:: TEXT EXCERPT ::
■ ■ ■ ■ ■ ■ ■
It’s October 1969, and this westbound Lake-Dan Ryan train appears to be running on the “wrong” track, perhaps due to weekend track work on the Loop. This train has just left State and Lake and is heading towards Clark and Lake. Through-routing Lake and the new Dan Ryan line, which happened in September 1969, meant the end of unidirectional operations on the Loop.
Track work near Tower 18, July 1969. A work train of 4000-series “L” cars is most likely parked here.
This picture was taken in April 1973 at one of the Howard line stations near the north end of the line. The two outer tracks are used for express trains, and the inner tracks for locals.
The southbound express track on the northern portion of the Howard line had overhead wire equipped, for use by freight trains that the CTA was obliged to operate for customers along this line north of Irving Park Road. This was a holdover of service that originally had been offered by the Milwaukee Road, which leased this line to the Chicago Rapid Transit Company. The Chicago Transit Authority purchased it in the early 1950s, and freight service ended right around the time this picture was taken.
Wilson Avenue, April 1973.
An Englewood-Howard train at Wilson Avenue in April 1973. This station has since been completely redone.
In the late 1950s, a fourth track was added to a small portion of the Howard line that previously only had three tracks. This platform was added at that time, and was used by southbound North Shore Line trains. I was actually on a southbound Howard train one day when it unexpectedly stopped here, so I got off and took a look around, just to see what it was like. This has all been removed now, of course. The overhead wire was used by freight trains that ran at night. This picture was taken in April 1973.
■ ■ ■ ■ ■ ■ ■
:: SOURCE EXCERPT ::

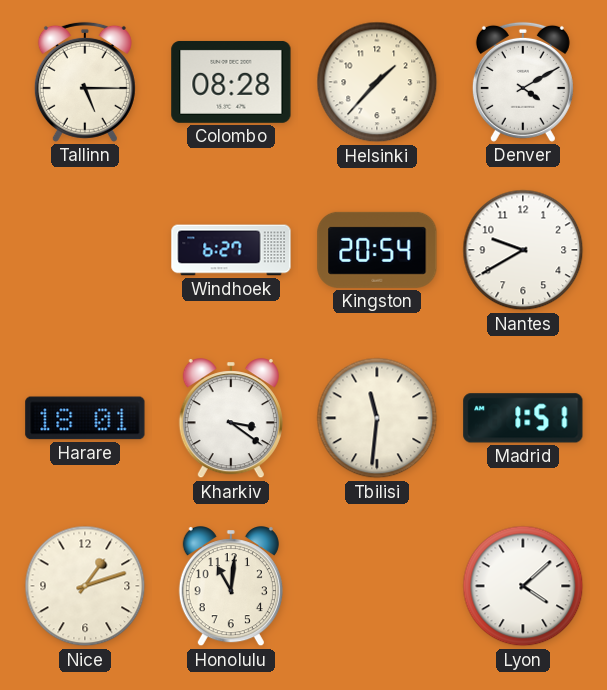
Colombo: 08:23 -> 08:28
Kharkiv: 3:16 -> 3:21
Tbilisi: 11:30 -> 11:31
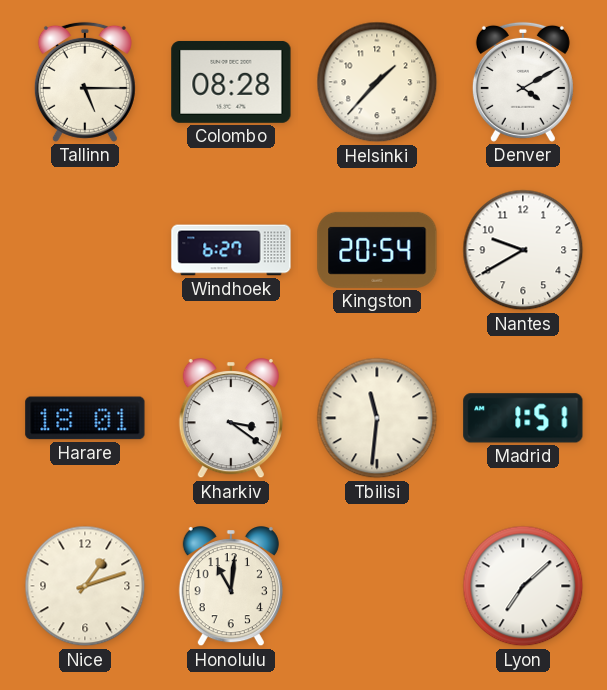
Lyon: 4:08 -> 7:08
■ ■ ■ ■ ■ ■ ■
:: WRITTEN PROBLEM A ::
Print the part of the captions about Chicago "L" trains that begins with "The southbound express" and ends after "picture was taken.".
:: WRITTEN PROBLEM B ::
According to the captions about Chicago "L" trains, which railroad originally offered the freight service on the Howard line?
The data has no connection to the captions about Chicago "L" trains.

:: FULL ANSWER A ::
The southbound express track on the northern portion of the Howard line had overhead wire equipped, for use by freight trains that the CTA was obliged to operate for customers along this line north of Irving Park Road. This was a holdover of service that originally had been offered by the Milwaukee Road, which leased this line to the Chicago Rapid Transit Company. The Chicago Transit Authority purchased it in the early 1950s, and freight service ended right around the time this picture was taken.

:: FULL ANSWER B ::
The Milwaukee Road